30.11.2009

KOM: Veröffentlichung eines Richtlinienvorschlag zur Einführung von Sammelklagen im Kartellrecht wurde zurückgestellt

EU
Kommission
Private Rechtsverfolgung (Private Enforcement)
Sammelklagen

(Quelle: „Kroes scheitert mit Kollektivklage" in FAZ vom 26.10.2009; BDI-Notizen, Oktober 2009, S. 10 f)

Die noch amtierende EU-Kommission wird den für dieses Jahr angekündigten Richtlinienentwurf zur Einführung von kollektiven "Schadenersatzklagen wegen Verletzung des europäischen Wettbewerbsrechts" nicht mehr vorlegen. Es wird nun der nächsten Kommission belassen sein, über eine Veröffentlichung zu befinden. Mit dem Richtlinienentwurf wollte die Kommission Kartellgeschädigten die Möglichkeit geben, grenzüberschreitend kollektive Schadensersatzklagen zu erheben.
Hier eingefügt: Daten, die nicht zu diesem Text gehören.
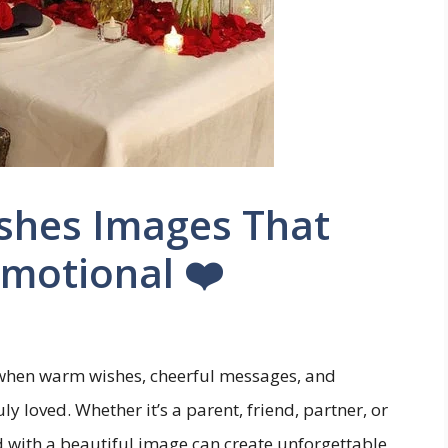
ishes Images That
motional ❤️
hen warm wishes, cheerful messages, and
 loved. Whether it’s a parent, friend, partner, or
 with a beautiful image can create unforgettable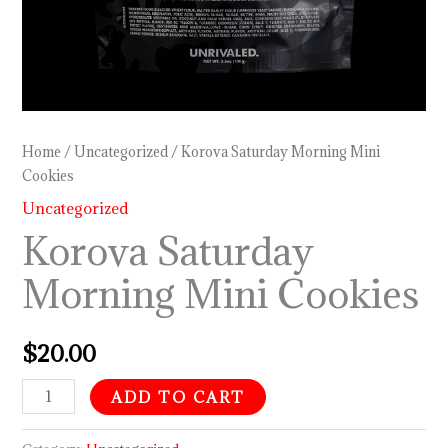
Home
/
Uncategorized
/ Korova Saturday Morning Mini
Cookies
Uncategorized
Korova Saturday
Morning Mini Cookies
$
20.00
ADD TO CART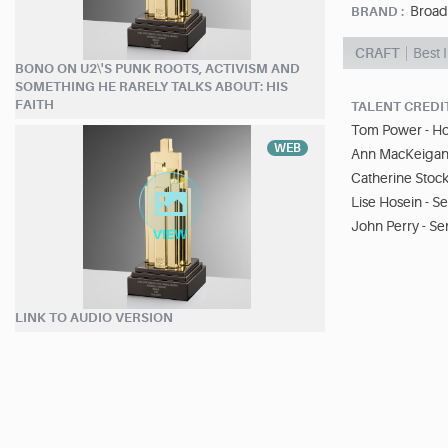
Broad
BRAND :
CRAFT
Best 
BONO ON U2\'S PUNK ROOTS, ACTIVISM AND
SOMETHING HE RARELY TALKS ABOUT: HIS
FAITH
TALENT CREDI
Tom Power - Ho
WEB
Ann MacKeigan 
Catherine Stoc
Lise Hosein - S
John Perry - Se
LINK TO AUDIO VERSION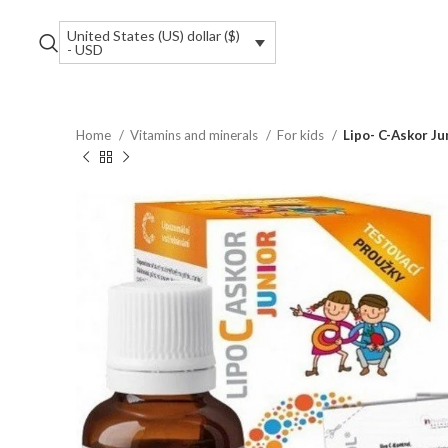
United States (US) dollar ($)
- USD
Home
Vitamins and minerals
For kids
Lipo- C-Askor Ju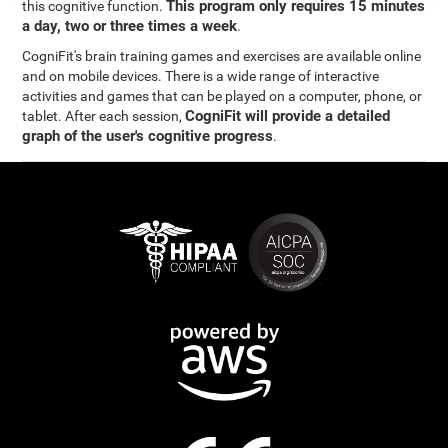
This program only requires 15 minutes
this cognitive function.
a day, two or three times a week
.
CogniFit's brain training games and exercises are available online
and on mobile devices. There is a wide range of interactive
activities and games that can be played on a computer, phone, or
CogniFit will provide a detailed
tablet. After each session,
graph of the user's cognitive progress
.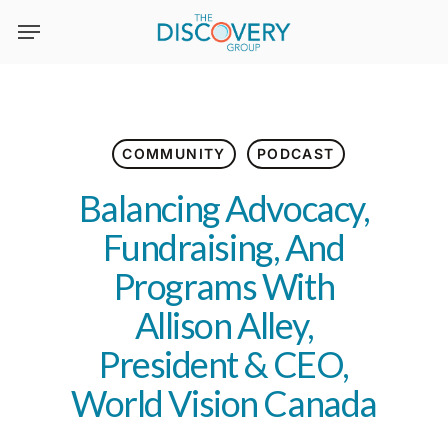
Skip
to
main
content
COMMUNITY
PODCAST
Balancing Advocacy,
Fundraising, And
Programs With
Allison Alley,
President & CEO,
World Vision Canada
Gegen den avisierten Vorschlag hatte sich starker Widerstand nicht nur seitens der Wirtschaft, sondern unter anderem auch durch mehrere Ressorts der vorherigen Bundesregierung und der Fraktion der Europäischen Volkspartei (EVP) im Europäischen Parlament, formiert.

Die Kritiker betonten, dass der EU-Kommission für die vorgeschlagenen weitreichenden Änderungen in den Prozessordnungen der Mitgliedstaaten die Kompetenz fehle. Weiter wurde eingewandt, dass viele Mitgliedstaaten, darunter Deutschland, die Rechte der Kartellgeschädigten in den letzten Jahren bereits massiv gestärkt hätten. Als besonders problematisch wurde die Einführung einer „Opt-Out-Verbandsklage" klassifiziert. Nach dieser Klageart wäre der klagende Verband nicht verpflichtet, die durch ihn vertretenen Kartellopfer zu identifizieren; die bloße „Definierbarkeit" der Gruppe hätte für die Zulässigkeit der Klage ausreichen sollen. Auch im Hinblick auf eine Offenlegung von Beweismitteln hatte die Kommission geplant, dass nach dem Ermessen des Gerichtes ganze „Kategorien von Beweismitteln" durch den Beklagten offenzulegen seien. Alles in allem, wurde gegen den Vorschlag, eingewandt, hätten die durch die Kommission vorgeschlagenen Klagemechanismen trotz gegenteiliger Beteuerungen zu viele Parallelen zum missbrauchsanfälligen U.S.- amerikanischen Class Action System aufgewiesen.

Auch das Europäische Parlament hatte sich in seiner Entschließung vom 26. März 2009 mit großer Mehrheit gegen derartige Sammelklagen nach U.S.-amerikanischem Muster ausgesprochen und konkret gefordert, dass die Kommission von „Opt-Out-Klagen" sowie von Beweisregelungen absehen sollte, die auf die Ausforschung von Unternehmensinterna gerichtet seien. Ein weiterer Kritikpunkt des Parlaments bestand darin, dass der Richtlinienvorschlag, nachdem die Rechtsgrundlage lange unklar war, nur auf Art. 83 EG-Vertrag gestützt werden sollte. Dies würde bedeuten, dass das Parlament nicht im Wege der Mitentscheidung über den Vorschlag hätte befinden können. Es bleibt nun abzuwarten, welchen Fortgang das Vorhaben, das mit der Ashurst-Studie und dem Weißbuch aus dem Jahre 2005 seinen Anfang nahm, im nächsten Jahr unter einen neuen Kommission nehmen wird.